What is expected
Retype the records below exactly as they appear, but leave out any pictures.

Task data
● ● ● ● ● ● ●
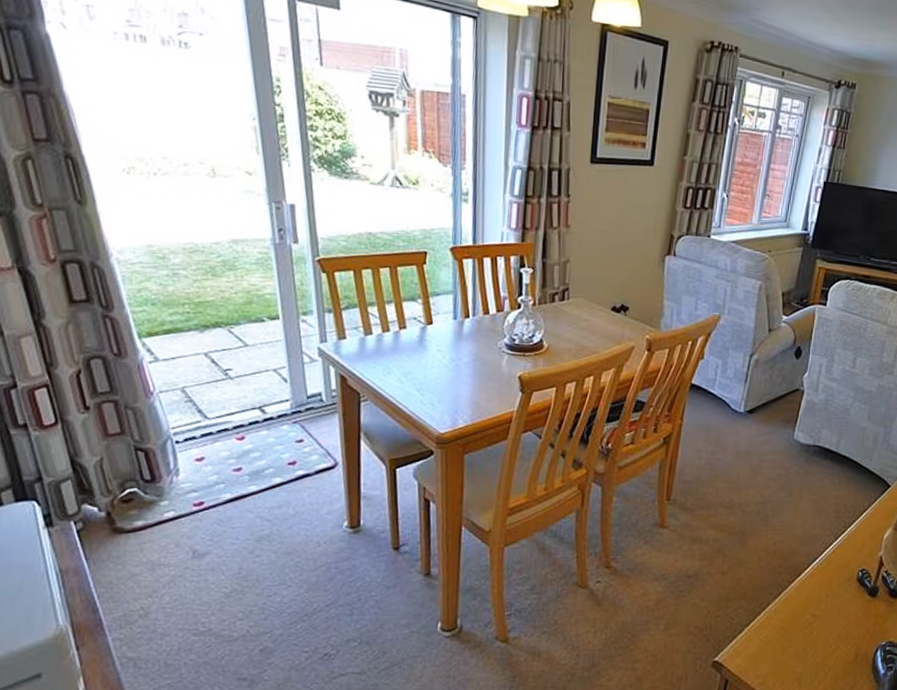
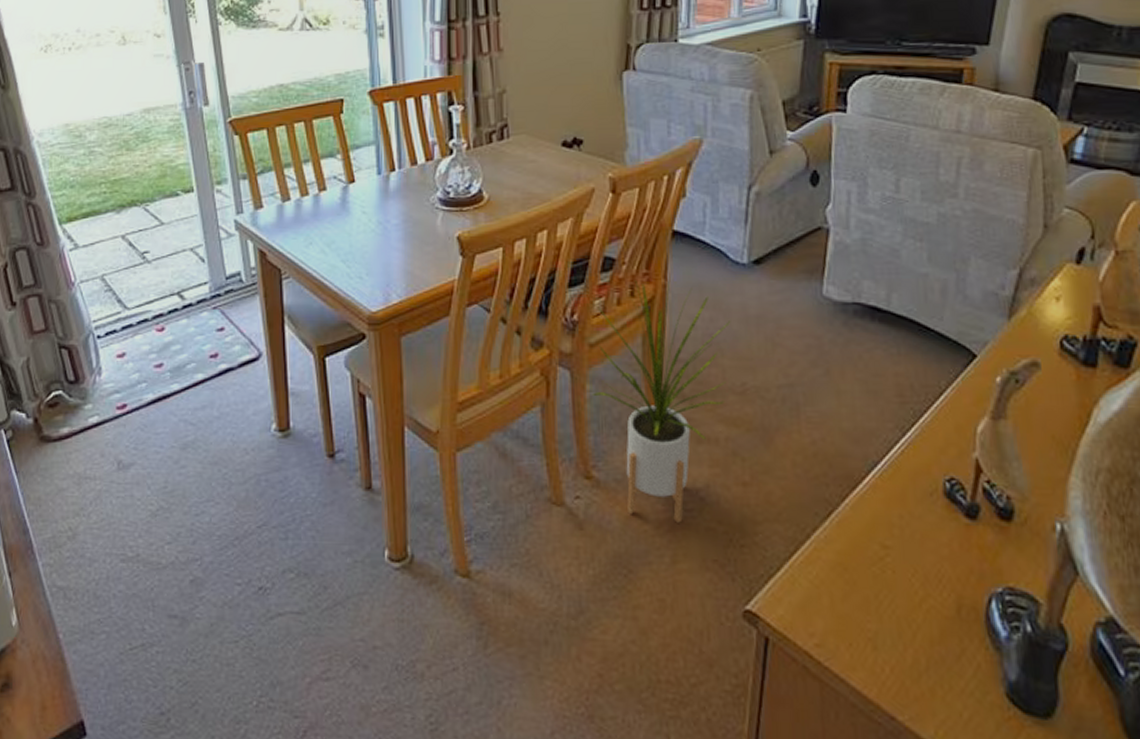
house plant: none [618,418,727,600] -> present [593,275,731,523]

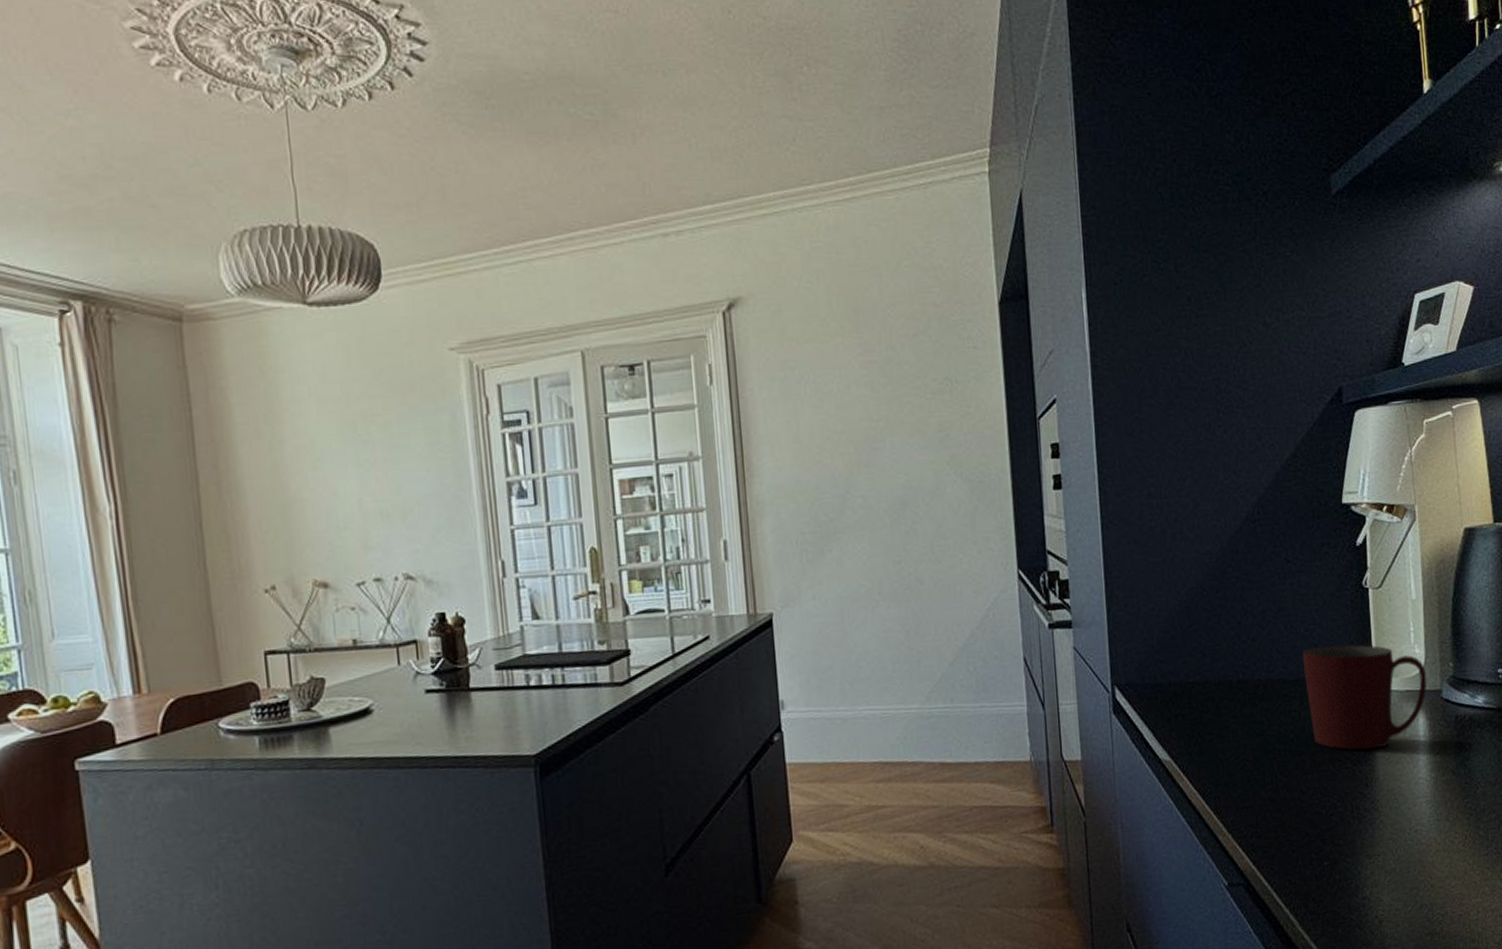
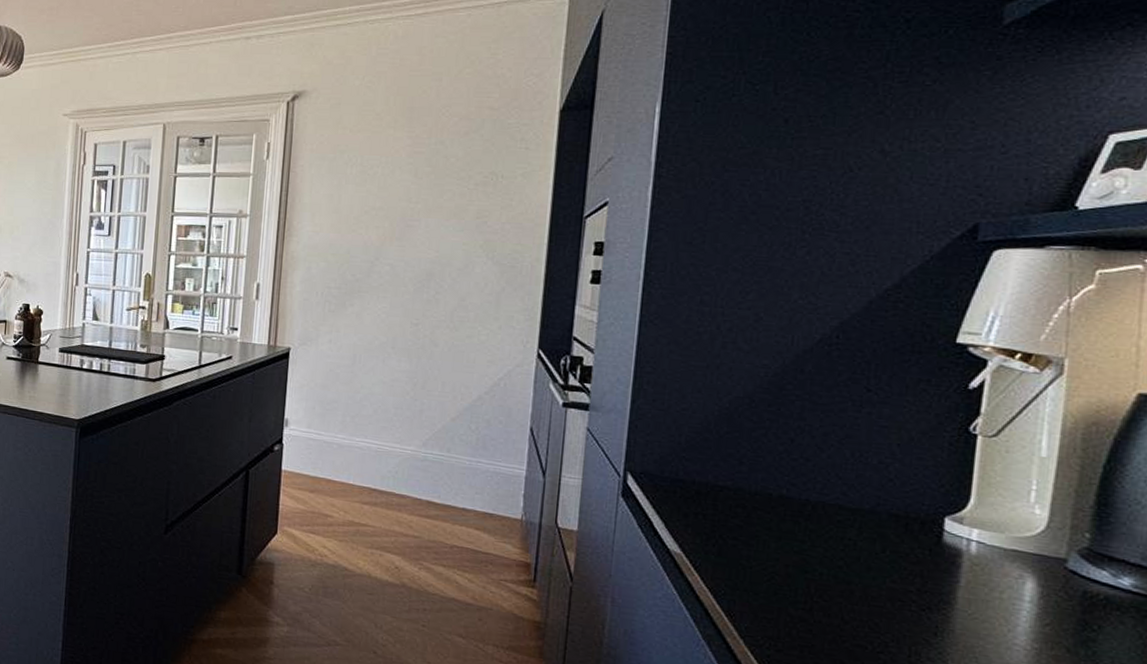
mug: present [1303,644,1427,751] -> none [868,480,1048,601]

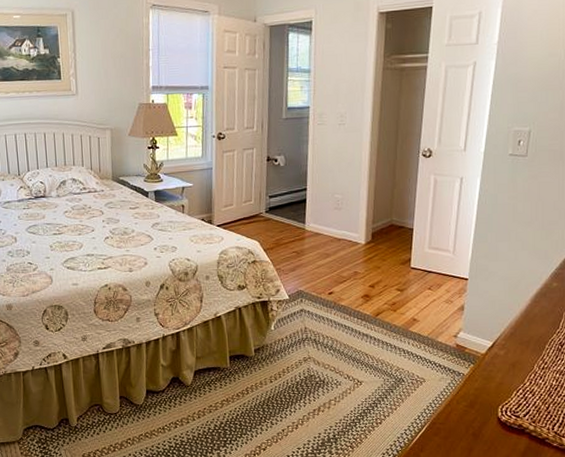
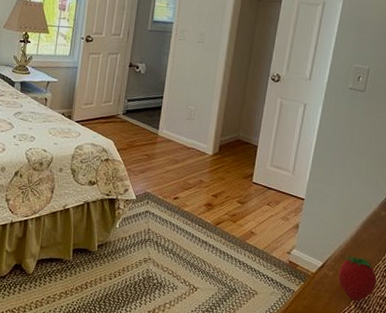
fruit: none [510,332,552,379] -> present [338,256,377,302]

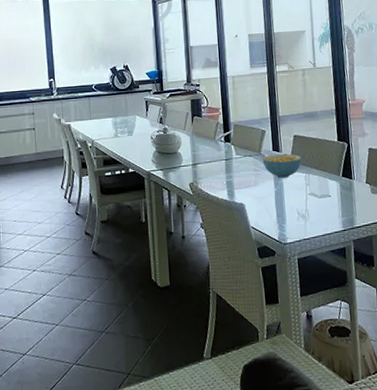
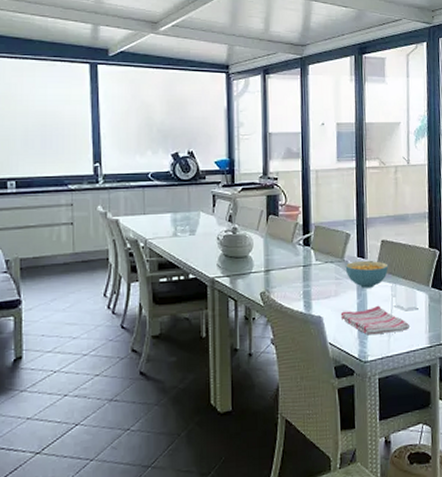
dish towel: none [260,193,324,219] -> present [340,305,409,334]

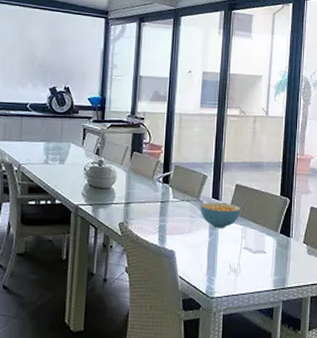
dish towel: present [340,305,409,334] -> none [192,245,256,273]

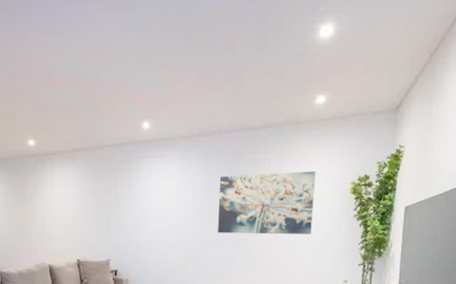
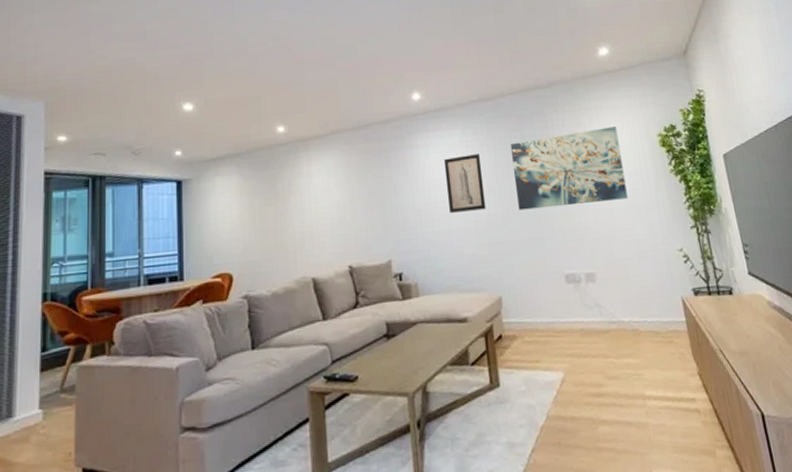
wall art: none [160,182,193,229] -> present [443,154,487,213]

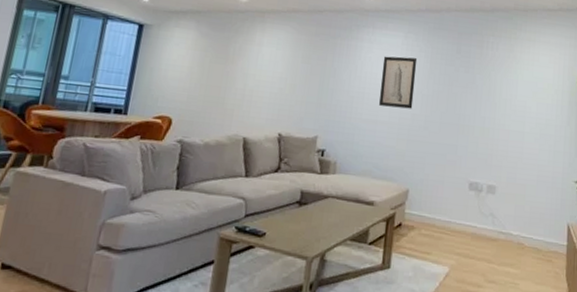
wall art: present [510,127,628,211] -> none [441,55,544,127]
● ● ● ● ● ● ●
Answer section
house plant: none [618,418,727,600] -> present [593,275,731,523]

mug: present [1303,644,1427,751] -> none [868,480,1048,601]

fruit: none [510,332,552,379] -> present [338,256,377,302]

dish towel: none [260,193,324,219] -> present [340,305,409,334]

dish towel: present [340,305,409,334] -> none [192,245,256,273]

wall art: none [160,182,193,229] -> present [443,154,487,213]

wall art: present [510,127,628,211] -> none [441,55,544,127]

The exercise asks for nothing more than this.